Jack, tidak perlu lama menunggu si pemilik toko datang. Seorang lelaki tua berwajah oriental dengan tubuh masih gagah. Ah, Jack, kurasa dia kurang ramah, malah terkesan berhati-hati. Aku memperkenalkan diri dan menyebut nama Bapak.

Wow,  saat kusebut nama Bapak, sontak pemilik toko itu terbelalak dan berubah ramah. Bahkan, dia mengajakku duduk di sebuah ruangan samping rak-rak sepatu. Aneh, apakah dia sangat mengenal Bapak ya?

Tak hanya itu, dia meminta karyawannya membawakan jus alpukat dan air mineral. Pucuk dicinta ulam tiba, Jack. Aku yang kehausan sejak pagi, segera meminumnya begitu pesanan tiba.

Koh Ahin, nama pemilik toko itu, banyak bercerita jika dulu Bapak sering sekali membantu menjahit sepatu-sepatu buatan tangannya sejak ditinggal tiga orang karyawan. Sejak itu saat itu, usahanya yang hampir karam, kembali naik dan banyak pembeli. Pantas saja kalau begitu.

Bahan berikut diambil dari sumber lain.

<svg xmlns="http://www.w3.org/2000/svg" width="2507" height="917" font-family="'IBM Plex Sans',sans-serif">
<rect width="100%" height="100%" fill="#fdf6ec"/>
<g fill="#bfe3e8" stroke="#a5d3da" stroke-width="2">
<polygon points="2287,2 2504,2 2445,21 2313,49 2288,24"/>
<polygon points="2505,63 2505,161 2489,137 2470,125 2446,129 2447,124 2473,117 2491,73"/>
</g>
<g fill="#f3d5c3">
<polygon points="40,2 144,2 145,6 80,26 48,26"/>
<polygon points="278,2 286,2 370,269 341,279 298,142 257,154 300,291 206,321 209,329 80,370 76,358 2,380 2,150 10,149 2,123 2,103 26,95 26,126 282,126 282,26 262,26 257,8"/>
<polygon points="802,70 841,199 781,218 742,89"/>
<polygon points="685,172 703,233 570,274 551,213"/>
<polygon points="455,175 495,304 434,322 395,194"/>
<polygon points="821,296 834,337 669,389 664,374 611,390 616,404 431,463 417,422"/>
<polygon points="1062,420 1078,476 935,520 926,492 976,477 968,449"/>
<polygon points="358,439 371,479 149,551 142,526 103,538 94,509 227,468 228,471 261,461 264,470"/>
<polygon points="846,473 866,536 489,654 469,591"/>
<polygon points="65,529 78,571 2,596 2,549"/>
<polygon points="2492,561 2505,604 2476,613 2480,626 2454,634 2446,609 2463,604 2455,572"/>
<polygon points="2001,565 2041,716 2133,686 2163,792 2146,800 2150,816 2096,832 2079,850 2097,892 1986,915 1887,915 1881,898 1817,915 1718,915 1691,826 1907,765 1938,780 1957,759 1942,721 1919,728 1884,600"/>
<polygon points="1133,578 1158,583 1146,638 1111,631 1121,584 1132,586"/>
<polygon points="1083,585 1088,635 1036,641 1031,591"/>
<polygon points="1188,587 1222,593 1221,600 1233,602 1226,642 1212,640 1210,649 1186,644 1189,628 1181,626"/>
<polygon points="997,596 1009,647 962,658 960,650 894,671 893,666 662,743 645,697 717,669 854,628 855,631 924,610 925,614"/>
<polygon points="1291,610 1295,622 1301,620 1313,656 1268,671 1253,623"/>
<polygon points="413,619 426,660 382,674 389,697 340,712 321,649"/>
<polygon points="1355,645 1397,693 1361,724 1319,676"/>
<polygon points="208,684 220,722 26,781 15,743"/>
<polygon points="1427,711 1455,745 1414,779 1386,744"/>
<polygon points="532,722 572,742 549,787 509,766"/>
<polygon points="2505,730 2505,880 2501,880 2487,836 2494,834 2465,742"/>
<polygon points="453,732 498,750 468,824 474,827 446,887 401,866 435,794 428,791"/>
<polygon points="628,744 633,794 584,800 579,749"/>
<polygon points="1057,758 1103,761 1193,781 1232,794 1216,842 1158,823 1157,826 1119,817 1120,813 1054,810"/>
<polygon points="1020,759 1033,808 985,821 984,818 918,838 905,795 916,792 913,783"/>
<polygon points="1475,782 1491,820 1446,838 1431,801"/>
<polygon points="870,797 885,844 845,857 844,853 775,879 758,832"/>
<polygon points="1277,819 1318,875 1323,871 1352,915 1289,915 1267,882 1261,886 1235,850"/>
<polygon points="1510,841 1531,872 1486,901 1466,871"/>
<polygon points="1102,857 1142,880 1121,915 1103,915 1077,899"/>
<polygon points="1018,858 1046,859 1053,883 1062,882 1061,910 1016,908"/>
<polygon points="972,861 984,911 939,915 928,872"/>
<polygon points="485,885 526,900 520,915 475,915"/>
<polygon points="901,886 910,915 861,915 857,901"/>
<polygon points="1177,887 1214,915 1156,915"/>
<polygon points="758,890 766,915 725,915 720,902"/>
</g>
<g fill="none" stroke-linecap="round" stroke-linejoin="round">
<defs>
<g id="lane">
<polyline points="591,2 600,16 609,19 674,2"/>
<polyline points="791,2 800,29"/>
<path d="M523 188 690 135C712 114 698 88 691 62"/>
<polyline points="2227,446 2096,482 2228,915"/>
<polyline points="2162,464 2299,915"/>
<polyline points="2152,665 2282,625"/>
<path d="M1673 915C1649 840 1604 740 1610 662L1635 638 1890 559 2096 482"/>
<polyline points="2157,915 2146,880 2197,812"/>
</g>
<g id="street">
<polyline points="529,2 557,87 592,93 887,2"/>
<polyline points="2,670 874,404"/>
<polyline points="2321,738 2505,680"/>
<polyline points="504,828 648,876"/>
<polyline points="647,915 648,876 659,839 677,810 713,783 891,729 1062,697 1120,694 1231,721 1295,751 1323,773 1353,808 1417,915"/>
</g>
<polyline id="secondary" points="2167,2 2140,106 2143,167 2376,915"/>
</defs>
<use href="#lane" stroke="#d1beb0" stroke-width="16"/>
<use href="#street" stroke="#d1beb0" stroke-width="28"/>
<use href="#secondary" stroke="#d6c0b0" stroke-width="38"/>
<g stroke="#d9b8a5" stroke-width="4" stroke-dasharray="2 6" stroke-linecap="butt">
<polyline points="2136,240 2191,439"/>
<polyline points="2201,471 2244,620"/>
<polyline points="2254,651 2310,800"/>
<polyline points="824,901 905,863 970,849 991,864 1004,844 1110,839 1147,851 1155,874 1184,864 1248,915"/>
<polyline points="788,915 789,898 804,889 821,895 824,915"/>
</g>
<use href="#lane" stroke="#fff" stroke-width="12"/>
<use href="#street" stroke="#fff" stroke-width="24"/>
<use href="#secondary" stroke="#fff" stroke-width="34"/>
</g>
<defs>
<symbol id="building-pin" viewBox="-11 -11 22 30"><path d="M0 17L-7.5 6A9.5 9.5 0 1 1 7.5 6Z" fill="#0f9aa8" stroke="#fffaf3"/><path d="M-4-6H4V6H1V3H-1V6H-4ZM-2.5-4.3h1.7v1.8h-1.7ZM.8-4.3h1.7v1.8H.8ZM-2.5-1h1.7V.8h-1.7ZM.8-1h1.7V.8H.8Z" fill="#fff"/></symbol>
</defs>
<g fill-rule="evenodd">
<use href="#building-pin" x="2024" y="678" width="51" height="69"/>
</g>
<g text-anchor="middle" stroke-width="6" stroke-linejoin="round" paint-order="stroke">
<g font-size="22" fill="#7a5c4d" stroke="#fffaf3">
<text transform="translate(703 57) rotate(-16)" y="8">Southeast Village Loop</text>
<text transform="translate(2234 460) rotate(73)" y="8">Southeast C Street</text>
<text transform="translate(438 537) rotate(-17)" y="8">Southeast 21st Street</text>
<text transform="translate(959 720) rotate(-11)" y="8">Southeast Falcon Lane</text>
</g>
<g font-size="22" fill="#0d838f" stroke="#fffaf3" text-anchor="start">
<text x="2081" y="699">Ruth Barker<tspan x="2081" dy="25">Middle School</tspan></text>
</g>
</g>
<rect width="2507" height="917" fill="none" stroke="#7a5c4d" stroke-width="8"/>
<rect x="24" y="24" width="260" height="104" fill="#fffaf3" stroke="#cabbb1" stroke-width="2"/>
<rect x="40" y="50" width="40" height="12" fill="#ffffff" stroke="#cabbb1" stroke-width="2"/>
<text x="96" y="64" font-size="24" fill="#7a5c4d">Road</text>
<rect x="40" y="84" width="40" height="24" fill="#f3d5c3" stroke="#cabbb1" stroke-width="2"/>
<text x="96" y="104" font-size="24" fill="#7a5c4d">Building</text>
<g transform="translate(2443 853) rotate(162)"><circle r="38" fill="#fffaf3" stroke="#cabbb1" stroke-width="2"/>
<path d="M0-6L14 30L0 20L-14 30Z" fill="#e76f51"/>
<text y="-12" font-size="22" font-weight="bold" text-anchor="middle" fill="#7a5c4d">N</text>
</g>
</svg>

"Jahitan tangan Bapakmu sangat rapi, kuat,  dan sangat halus. Tidak ada yang bisa menandingi, ini yang jadi keunggulan sepatu buatan saya, Yo. Tapi, sejak Bapakmu memutuskan untuk tidak lagi bergabung, saya maklumi dan mengerti. Yang jelas, kamu harus bangga sama dia."

Saat itu, ada yang bergetar dalam hatiku, Jack. Bapak banyak pengalamannya. Pantas dia ingin aku mengikuti jejaknya. Bapak meninggalkan kesan baik di mata Koh Ahin.

Ketika hendak meninggalkan toko itu, Koh Ahin memberikan amplop putih untuk Bapak. Selain itu, beliau juga menyuruhku memilih sepatu yang dipajang. Woow, tentu saja aku mau, Jack. Koh Ahin juga berharap bisa bertemu kembali dengan Bapak dan mengenang masa dulu.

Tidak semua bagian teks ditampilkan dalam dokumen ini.